-- THE DATA follows --
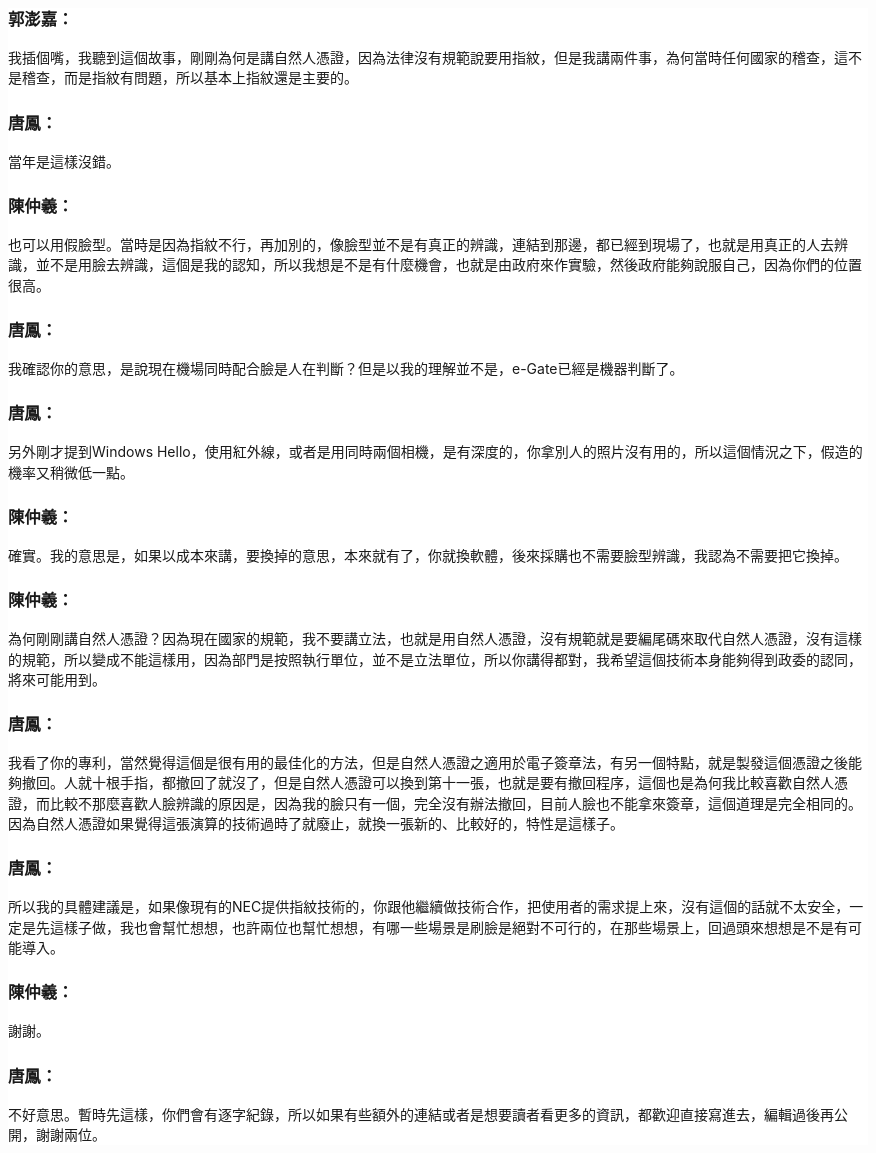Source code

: ### 郭澎嘉：
我插個嘴，我聽到這個故事，剛剛為何是講自然人憑證，因為法律沒有規範說要用指紋，但是我講兩件事，為何當時任何國家的稽查，這不是稽查，而是指紋有問題，所以基本上指紋還是主要的。

### 唐鳳：
當年是這樣沒錯。

### 陳仲羲：
也可以用假臉型。當時是因為指紋不行，再加別的，像臉型並不是有真正的辨識，連結到那邊，都已經到現場了，也就是用真正的人去辨識，並不是用臉去辨識，這個是我的認知，所以我想是不是有什麼機會，也就是由政府來作實驗，然後政府能夠說服自己，因為你們的位置很高。

### 唐鳳：
我確認你的意思，是說現在機場同時配合臉是人在判斷？但是以我的理解並不是，e-Gate已經是機器判斷了。

### 唐鳳：
另外剛才提到Windows Hello，使用紅外線，或者是用同時兩個相機，是有深度的，你拿別人的照片沒有用的，所以這個情況之下，假造的機率又稍微低一點。

### 陳仲羲：
確實。我的意思是，如果以成本來講，要換掉的意思，本來就有了，你就換軟體，後來採購也不需要臉型辨識，我認為不需要把它換掉。

### 陳仲羲：
為何剛剛講自然人憑證？因為現在國家的規範，我不要講立法，也就是用自然人憑證，沒有規範就是要編尾碼來取代自然人憑證，沒有這樣的規範，所以變成不能這樣用，因為部門是按照執行單位，並不是立法單位，所以你講得都對，我希望這個技術本身能夠得到政委的認同，將來可能用到。

### 唐鳳：
我看了你的專利，當然覺得這個是很有用的最佳化的方法，但是自然人憑證之適用於電子簽章法，有另一個特點，就是製發這個憑證之後能夠撤回。人就十根手指，都撤回了就沒了，但是自然人憑證可以換到第十一張，也就是要有撤回程序，這個也是為何我比較喜歡自然人憑證，而比較不那麼喜歡人臉辨識的原因是，因為我的臉只有一個，完全沒有辦法撤回，目前人臉也不能拿來簽章，這個道理是完全相同的。因為自然人憑證如果覺得這張演算的技術過時了就廢止，就換一張新的、比較好的，特性是這樣子。

### 唐鳳：
所以我的具體建議是，如果像現有的NEC提供指紋技術的，你跟他繼續做技術合作，把使用者的需求提上來，沒有這個的話就不太安全，一定是先這樣子做，我也會幫忙想想，也許兩位也幫忙想想，有哪一些場景是刷臉是絕對不可行的，在那些場景上，回過頭來想想是不是有可能導入。

### 陳仲羲：
謝謝。

### 唐鳳：
不好意思。暫時先這樣，你們會有逐字紀錄，所以如果有些額外的連結或者是想要讀者看更多的資訊，都歡迎直接寫進去，編輯過後再公開，謝謝兩位。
-- THE DATA concluded --
=== WHAT IS BEING ASKED ===
Reproduce each line above exactly, but not a single picture.

=== YOUR RESPONSE ===
Source code

: ### 郭澎嘉：
我插個嘴，我聽到這個故事，剛剛為何是講自然人憑證，因為法律沒有規範說要用指紋，但是我講兩件事，為何當時任何國家的稽查，這不是稽查，而是指紋有問題，所以基本上指紋還是主要的。

### 唐鳳：
當年是這樣沒錯。

### 陳仲羲：
也可以用假臉型。當時是因為指紋不行，再加別的，像臉型並不是有真正的辨識，連結到那邊，都已經到現場了，也就是用真正的人去辨識，並不是用臉去辨識，這個是我的認知，所以我想是不是有什麼機會，也就是由政府來作實驗，然後政府能夠說服自己，因為你們的位置很高。

### 唐鳳：
我確認你的意思，是說現在機場同時配合臉是人在判斷？但是以我的理解並不是，e-Gate已經是機器判斷了。

### 唐鳳：
另外剛才提到Windows Hello，使用紅外線，或者是用同時兩個相機，是有深度的，你拿別人的照片沒有用的，所以這個情況之下，假造的機率又稍微低一點。

### 陳仲羲：
確實。我的意思是，如果以成本來講，要換掉的意思，本來就有了，你就換軟體，後來採購也不需要臉型辨識，我認為不需要把它換掉。

### 陳仲羲：
為何剛剛講自然人憑證？因為現在國家的規範，我不要講立法，也就是用自然人憑證，沒有規範就是要編尾碼來取代自然人憑證，沒有這樣的規範，所以變成不能這樣用，因為部門是按照執行單位，並不是立法單位，所以你講得都對，我希望這個技術本身能夠得到政委的認同，將來可能用到。

### 唐鳳：
我看了你的專利，當然覺得這個是很有用的最佳化的方法，但是自然人憑證之適用於電子簽章法，有另一個特點，就是製發這個憑證之後能夠撤回。人就十根手指，都撤回了就沒了，但是自然人憑證可以換到第十一張，也就是要有撤回程序，這個也是為何我比較喜歡自然人憑證，而比較不那麼喜歡人臉辨識的原因是，因為我的臉只有一個，完全沒有辦法撤回，目前人臉也不能拿來簽章，這個道理是完全相同的。因為自然人憑證如果覺得這張演算的技術過時了就廢止，就換一張新的、比較好的，特性是這樣子。

### 唐鳳：
所以我的具體建議是，如果像現有的NEC提供指紋技術的，你跟他繼續做技術合作，把使用者的需求提上來，沒有這個的話就不太安全，一定是先這樣子做，我也會幫忙想想，也許兩位也幫忙想想，有哪一些場景是刷臉是絕對不可行的，在那些場景上，回過頭來想想是不是有可能導入。

### 陳仲羲：
謝謝。

### 唐鳳：
不好意思。暫時先這樣，你們會有逐字紀錄，所以如果有些額外的連結或者是想要讀者看更多的資訊，都歡迎直接寫進去，編輯過後再公開，謝謝兩位。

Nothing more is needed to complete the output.